◆ **TEXTO PROPORCIONADO**:
“Cuando revisas tu propia mente correctamente, dejas de culpar a otros por tus problemas”
Thubten Yeshe[1]
A Albert Cortés por su incansable y valioso trabajo de humanización
Hoy escuchaba en la radio una noticia sobre la propuesta llevada al parlamento por parte de una parlamentaria para reconocer a las personas no binarias. Con independencia del tema, no porque lo considere irrelevante sino porque no es motivo de mi reflexión, la respuesta que se le ha dado a la diputada proponente es, cuanto menos y desde mi punto de vista, preocupante. La respuesta en cuestión ha sido que no se iba a tratar el tema en esta legislatura por no estar entre los acuerdos de gobierno suscritos entre las partes. Es decir, los problemas, las necesidades, las inquietudes, los intereses… de la población, de la ciudadanía, nos deja claro esta diputada quedan circunscritos a los acuerdos de gobierno y, por tanto, todo aquello que previamente no se haya acordado deja de ser relevante o prioritario.
Posiblemente se deba a mi falta de experiencia política lo que genere no entender, e incluso rechazar, este tipo de planteamientos ante propuestas que afectan a las personas y que requieren de un tratamiento y ordenamiento jurídico que les permita vivir y convivir de acuerdo a su identidad, en este caso, o a cualquier otra situación o determinante que afecte a su vida y a su salud. Posiblemente se deba también a mi condición como enfermera lo que dificulte mi comprensión sobre las acciones, reacciones, sensibilidades, interés… de las/os políticas/os en relación con la vida de las personas, más allá de la macropolítica. Como si atender los aspectos que afectan la cotidianeidad de las personas en sus relaciones, su soledad, su sufrimiento, su salud, su bienestar… no tuviese cabida en sus agendas políticas. Posiblemente sea eso. Pero me resisto a admitirlo y mucho menos a asumirlo, aunque reconozco que poco más puedo hacer que expresarlo y tratar de no replicar dicho comportamiento en otros ámbitos como, por ejemplo, el de la atención a las personas, en mi caso, con relación a la salud individual y colectiva y a la prestación de cuidados profesionales, aunque sería deseable que se extendiese a cualquier otro que directa o indirectamente afecte a su vida o su salud.

◆ **TAREA A REALIZAR**:
Continúa el texto sobre la respuesta parlamentaria y la atención a las personas a partir de su última oración.

◆ **CONJUNTO DE DATOS**:
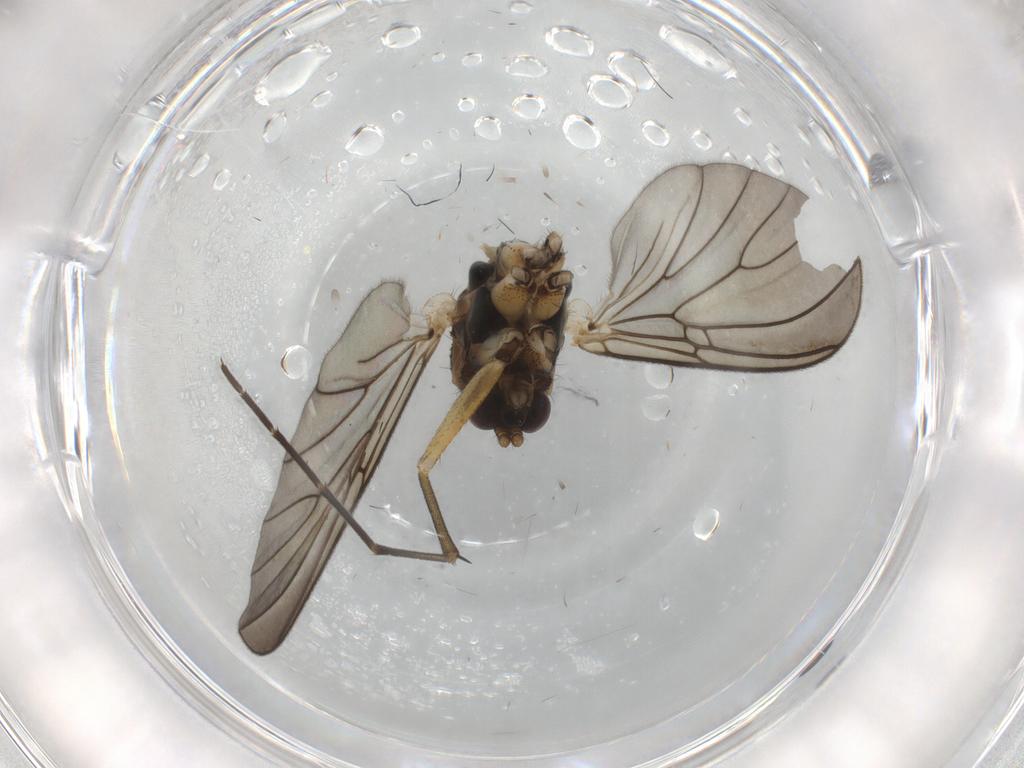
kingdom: Animalia
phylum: Arthropoda
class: Insecta
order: Diptera
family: Mycetophilidae
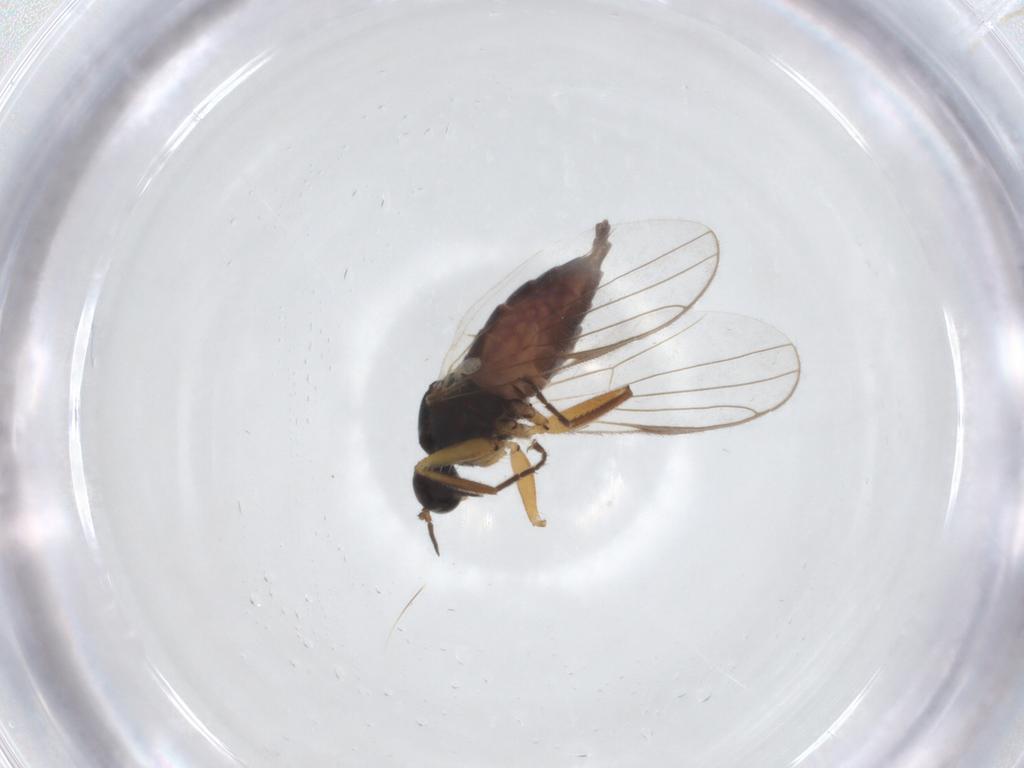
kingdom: Animalia
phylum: Arthropoda
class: Insecta
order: Diptera
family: Hybotidae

◆ **RESPUESTA AL EJERCICIO**:
Últimamente se está hablando mucho sobre la necesidad de humanizar la atención a la salud y el sistema en el que se presta. Algo que realmente, en sí mismo, nos debería hacer pensar sobre qué es lo que hemos hecho hasta ahora para que se esté planteando algo que debería ser inherente, inseparable e indiscutible a la atención que, no olvidemos, se presta a las personas. A no ser, claro está, que se haya asumido la deshumanización como característica de la actividad profesional.
Característica deshumanizadora de la sociedad que se traduce en comportamientos de absoluto individualismo y de falta de solidaridad que conduce irremediablemente a respuestas nada alentadoras a las demandas de las personas. Pero, además, nuevamente desde mi punto de vista, es el germen o el caldo de cultivo de determinados comportamientos y de las reacciones que los mismos provocan y se traducen en muchas ocasiones en agresiones verbales e incluso físicas hacia las/os profesionales de la salud. De tal manera que el entorno en el que se generan las interacciones de salud se ve afectado de manera progresiva y colectiva por la deshumanización.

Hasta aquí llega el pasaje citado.